• _Work order_
With the pictures excluded, reproduce all of the data exactly.

[Stored records]

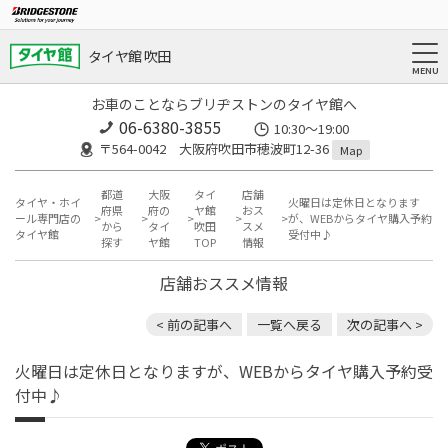
タイヤ館 吹田
お車のことならブリヂストンのタイヤ館へ
06-6380-3855
10:30～19:00
〒564-0042 大阪府吹田市穂波町12-36
Map
都道
大阪
タイ
店舗
タイヤ・ホイ
火曜日は定休日となります
府県
府の
ヤ館
おス
ール専門店の
が、WEBからタイヤ購入予約
から
タイ
吹田
スメ
タイヤ館
受付中♪
探す
ヤ館
TOP
情報
店舗おススメ情報
< 前の記事へ
一覧へ戻る
次の記事へ >
火曜日は定休日となりますが、WEBからタイヤ購入予約受
付中♪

• _Reply to the task_
タイヤ館 吹田
お車のことならブリヂストンのタイヤ館へ
06-6380-3855
10:30～19:00
〒564-0042 大阪府吹田市穂波町12-36
Map
都道
大阪
タイ
店舗
タイヤ・ホイ
火曜日は定休日となります
府県
府の
ヤ館
おス
ール専門店の
が、WEBからタイヤ購入予約
から
タイ
吹田
スメ
タイヤ館
受付中♪
探す
ヤ館
TOP
情報
店舗おススメ情報
< 前の記事へ
一覧へ戻る
次の記事へ >
火曜日は定休日となりますが、WEBからタイヤ購入予約受
付中♪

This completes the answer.